Mar 17, 2022
Stefan Kaiser receives an ERC Consolidator Grant (funding amount 2,292,750 EUR) to develop a new spectroscopy method for superconductors - the Higgs spectroscopy
Superconductivity, current transport without resistance, is one of the most exciting phenomena in modern solid-state physics. Superconductivity is technologically relevant with applications ranging from lossless energy transport to the generation of high magnetic fields to quantum computing. In his new "T-Higgs - Phase-Resolved THz Spectroscopy on Supercondutors" project, Stefan Kaiser and his research group are developing a new method, Higgs spectroscopy, to gain new insights into superconductivity and its dynamics. In Higgs spectroscopy, the condensate of the superconductor, in which electrons are combined into Cooper pairs at low temperatures, is excited to oscillate by a laser in the terrahertz frequency range ("Higgs oscillations") and the laser light generated by the oscillations is subsequently analysed. This allows to study and classify the collective dynamics of the paired electrons in detail. The detected Higgs oscillations thus serve as a probe for the superconductors wave function and allow the superconducting state to be identified and characterized.

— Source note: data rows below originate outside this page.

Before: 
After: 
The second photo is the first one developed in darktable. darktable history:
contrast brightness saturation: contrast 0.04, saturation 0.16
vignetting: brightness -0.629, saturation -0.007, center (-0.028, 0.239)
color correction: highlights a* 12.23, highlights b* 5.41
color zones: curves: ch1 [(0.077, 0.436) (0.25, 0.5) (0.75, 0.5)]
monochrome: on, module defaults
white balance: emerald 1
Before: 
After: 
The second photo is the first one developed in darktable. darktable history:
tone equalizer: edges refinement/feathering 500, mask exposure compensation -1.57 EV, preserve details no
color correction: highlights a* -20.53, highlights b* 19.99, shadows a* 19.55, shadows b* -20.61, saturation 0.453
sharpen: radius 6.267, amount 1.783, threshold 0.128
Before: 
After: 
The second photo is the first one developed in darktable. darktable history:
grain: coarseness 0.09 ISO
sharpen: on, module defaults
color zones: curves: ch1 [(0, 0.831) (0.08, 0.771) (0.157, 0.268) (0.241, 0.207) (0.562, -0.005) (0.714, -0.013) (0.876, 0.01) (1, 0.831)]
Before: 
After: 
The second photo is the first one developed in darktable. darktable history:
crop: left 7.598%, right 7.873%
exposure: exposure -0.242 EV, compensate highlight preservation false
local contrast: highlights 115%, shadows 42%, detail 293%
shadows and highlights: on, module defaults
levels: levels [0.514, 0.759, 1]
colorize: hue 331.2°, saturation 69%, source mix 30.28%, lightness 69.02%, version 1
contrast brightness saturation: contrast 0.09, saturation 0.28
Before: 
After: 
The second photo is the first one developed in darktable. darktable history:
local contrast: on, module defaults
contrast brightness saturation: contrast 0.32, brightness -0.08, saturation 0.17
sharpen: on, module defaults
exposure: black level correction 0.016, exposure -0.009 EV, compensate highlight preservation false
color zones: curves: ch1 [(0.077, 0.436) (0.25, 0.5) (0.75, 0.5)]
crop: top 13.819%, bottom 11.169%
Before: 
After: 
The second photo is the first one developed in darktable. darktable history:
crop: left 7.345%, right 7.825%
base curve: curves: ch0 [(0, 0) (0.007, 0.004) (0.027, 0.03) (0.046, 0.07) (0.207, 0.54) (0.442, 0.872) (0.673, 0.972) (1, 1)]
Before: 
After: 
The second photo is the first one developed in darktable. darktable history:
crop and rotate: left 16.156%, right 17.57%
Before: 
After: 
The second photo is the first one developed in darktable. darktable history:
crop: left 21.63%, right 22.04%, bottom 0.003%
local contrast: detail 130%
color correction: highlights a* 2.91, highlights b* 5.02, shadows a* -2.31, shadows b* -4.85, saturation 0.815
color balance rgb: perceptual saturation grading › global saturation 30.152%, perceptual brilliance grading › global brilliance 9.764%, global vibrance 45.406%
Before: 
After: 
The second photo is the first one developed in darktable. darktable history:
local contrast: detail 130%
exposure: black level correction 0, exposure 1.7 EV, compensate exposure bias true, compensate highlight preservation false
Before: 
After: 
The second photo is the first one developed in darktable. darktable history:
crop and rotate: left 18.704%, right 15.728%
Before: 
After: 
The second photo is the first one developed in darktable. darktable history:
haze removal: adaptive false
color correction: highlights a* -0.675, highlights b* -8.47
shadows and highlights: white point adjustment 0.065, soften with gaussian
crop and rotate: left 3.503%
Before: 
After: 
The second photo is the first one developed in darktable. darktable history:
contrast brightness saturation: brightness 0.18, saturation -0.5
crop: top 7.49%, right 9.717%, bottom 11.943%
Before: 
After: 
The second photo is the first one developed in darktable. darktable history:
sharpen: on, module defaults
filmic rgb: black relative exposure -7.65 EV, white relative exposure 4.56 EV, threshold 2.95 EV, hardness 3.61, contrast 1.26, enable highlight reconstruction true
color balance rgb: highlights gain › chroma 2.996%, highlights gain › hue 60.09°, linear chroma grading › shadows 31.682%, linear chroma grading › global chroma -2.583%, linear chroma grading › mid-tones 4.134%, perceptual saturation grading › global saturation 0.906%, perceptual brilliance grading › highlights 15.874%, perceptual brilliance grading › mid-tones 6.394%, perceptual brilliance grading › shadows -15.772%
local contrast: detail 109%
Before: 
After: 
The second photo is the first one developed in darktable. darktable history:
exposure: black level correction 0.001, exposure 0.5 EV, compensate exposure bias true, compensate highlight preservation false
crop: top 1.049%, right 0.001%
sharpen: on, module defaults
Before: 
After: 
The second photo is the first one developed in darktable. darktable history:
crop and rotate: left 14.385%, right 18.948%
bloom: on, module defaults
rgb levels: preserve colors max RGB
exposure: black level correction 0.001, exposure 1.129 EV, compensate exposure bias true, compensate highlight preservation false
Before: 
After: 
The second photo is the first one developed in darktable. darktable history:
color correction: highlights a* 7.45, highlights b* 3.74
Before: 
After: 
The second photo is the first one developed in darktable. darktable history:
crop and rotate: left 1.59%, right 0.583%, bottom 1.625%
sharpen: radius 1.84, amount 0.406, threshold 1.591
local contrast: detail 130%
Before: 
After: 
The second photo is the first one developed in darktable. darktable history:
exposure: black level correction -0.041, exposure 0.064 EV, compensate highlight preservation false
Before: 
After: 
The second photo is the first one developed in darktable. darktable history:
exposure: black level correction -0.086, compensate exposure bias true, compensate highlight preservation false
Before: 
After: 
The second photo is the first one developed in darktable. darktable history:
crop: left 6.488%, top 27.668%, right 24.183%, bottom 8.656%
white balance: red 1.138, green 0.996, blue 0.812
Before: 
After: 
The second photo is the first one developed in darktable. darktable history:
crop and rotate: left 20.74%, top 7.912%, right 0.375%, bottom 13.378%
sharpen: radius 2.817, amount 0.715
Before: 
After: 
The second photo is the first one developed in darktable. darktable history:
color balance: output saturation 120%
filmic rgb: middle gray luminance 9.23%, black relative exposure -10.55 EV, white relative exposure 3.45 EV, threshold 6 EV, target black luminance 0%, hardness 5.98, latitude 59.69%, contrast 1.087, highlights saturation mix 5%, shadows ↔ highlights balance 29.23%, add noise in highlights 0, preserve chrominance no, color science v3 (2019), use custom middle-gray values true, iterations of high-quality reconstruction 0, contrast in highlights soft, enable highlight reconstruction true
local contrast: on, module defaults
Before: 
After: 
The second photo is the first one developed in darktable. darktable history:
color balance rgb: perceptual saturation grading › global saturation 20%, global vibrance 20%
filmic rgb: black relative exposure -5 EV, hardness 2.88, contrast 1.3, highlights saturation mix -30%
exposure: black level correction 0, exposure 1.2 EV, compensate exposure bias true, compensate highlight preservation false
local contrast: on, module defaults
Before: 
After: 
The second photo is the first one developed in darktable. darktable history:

Higgs spectroscopy allows a complete determination and classification of the superconducting wave function, which is also called the order parameter. Classification of the order parameter - in particular, the nontrivial symmetries of unconventional superconductors - is important for the understanding of superconductivity. The novel Higgs spectroscopy measures both the amplitude and phase of the Higgs oscillations, so that the complex order parameter can be determined directly. In the important class of cuprate high-temperature superconductors interactions of the superconductor with other coexisting phases will be investigated and their interaction will be modulated via external parameters. Furthermore, Higgs spectroscopy applies to light-excited superconductors or even light-induced superconductors. For such non-equilibrium states of superconductors it is a goal to establish Higgs oscillations as a new criterion for superconductivity. With such a new criterion, it will be possible to characterize and classify new superconductors not yet known.